Tête de liste de la coalition Mànkoo Taxawu Senegaal à Guédiawaye, le leader du Grand parti, Malick Gakou, déborde d'optimisme. Il croit à la victoire de son camp aux législatives de ce dimanche. À l'en croire, l'achat de consciences auquel se livreraient, selon lui, ses adversaires de Benno Bokk Yakaar, la coalition au pouvoir, n'y fera rien. "Les fils de Guédiawaye qui ont un vrai sens de l'honneur resteront dignes et debout. Rien ni personne ne peut les acheter", pronostique-t-il.
À 48 heures de son terme, avez-vous le sentiment d'avoir mené votre campagne comme vous le souhaitiez ?
Nous avons toutes les raisons d'être satisfaits du déroulement de la campagne de notre coalition. Et ce, sur l'ensemble du territoire national comme à l'étranger auprès de nos compatriotes de la diaspora. Partout, nos responsables et militants se sont fortement mobilisés pour porter le message de Mànkoo Taxawu Senegaal et indiquer aux populations les réformes en profondeur que nous comptons introduire une fois que nous aurons la majorité à l'Assemblée.
Quelles sont ces réformes ?
Il s'agit de réformes visant globalement à améliorer notre démocratie aux plans politique, économique et social et renforcer nos institutions, en particulier l'Assemblée nationale dont les fonctions de représentation, de législation, de contrôle et d'évaluation des politiques publiques devront être orientées exclusivement vers la satisfaction des besoins des Sénégalais. Ce message a été entendu et compris des populations si bien que je ne doute pas qu'elles le traduiront par leur choix le 30 juillet prochain. Voilà un premier motif de satisfaction.
········
CONSIGNE 1: Pouvez-vous recopier toute la liste en remplaçant « GRATIS » par « GRATUITO » à chaque occurrence, sans rien modifier d'autre ?
Ce texte et la liste n'ont aucun lien entre eux.

DONNÉES FOURNIES:
········
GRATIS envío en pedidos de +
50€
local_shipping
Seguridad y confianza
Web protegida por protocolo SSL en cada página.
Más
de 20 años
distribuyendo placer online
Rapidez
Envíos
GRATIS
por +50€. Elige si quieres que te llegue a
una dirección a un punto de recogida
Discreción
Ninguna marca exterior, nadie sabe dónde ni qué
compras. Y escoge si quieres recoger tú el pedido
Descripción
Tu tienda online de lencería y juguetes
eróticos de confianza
········
CONSIGNE 2:
Répondez à ces questions sur l'entretien avec Malick Gakou :
(a) Qui est tête de liste de la coalition Mànkoo Taxawu Senegaal à Guédiawaye ?
(b) Quelle est la coalition au pouvoir ?
(c) À quelle date les populations traduiront-elles leur choix ?

RÉPONSE 1:
GRATUITO envío en pedidos de +
50€
local_shipping
Seguridad y confianza
Web protegida por protocolo SSL en cada página.
Más
de 20 años
distribuyendo placer online
Rapidez
Envíos
GRATUITO
por +50€. Elige si quieres que te llegue a
una dirección a un punto de recogida
Discreción
Ninguna marca exterior, nadie sabe dónde ni qué
compras. Y escoge si quieres recoger tú el pedido
Descripción
Tu tienda online de lencería y juguetes
eróticos de confianza

RÉPONSE 2:
(a) Malick Gakou, le leader du Grand parti.
(b) Benno Bokk Yakaar.
(c) Le 30 juillet.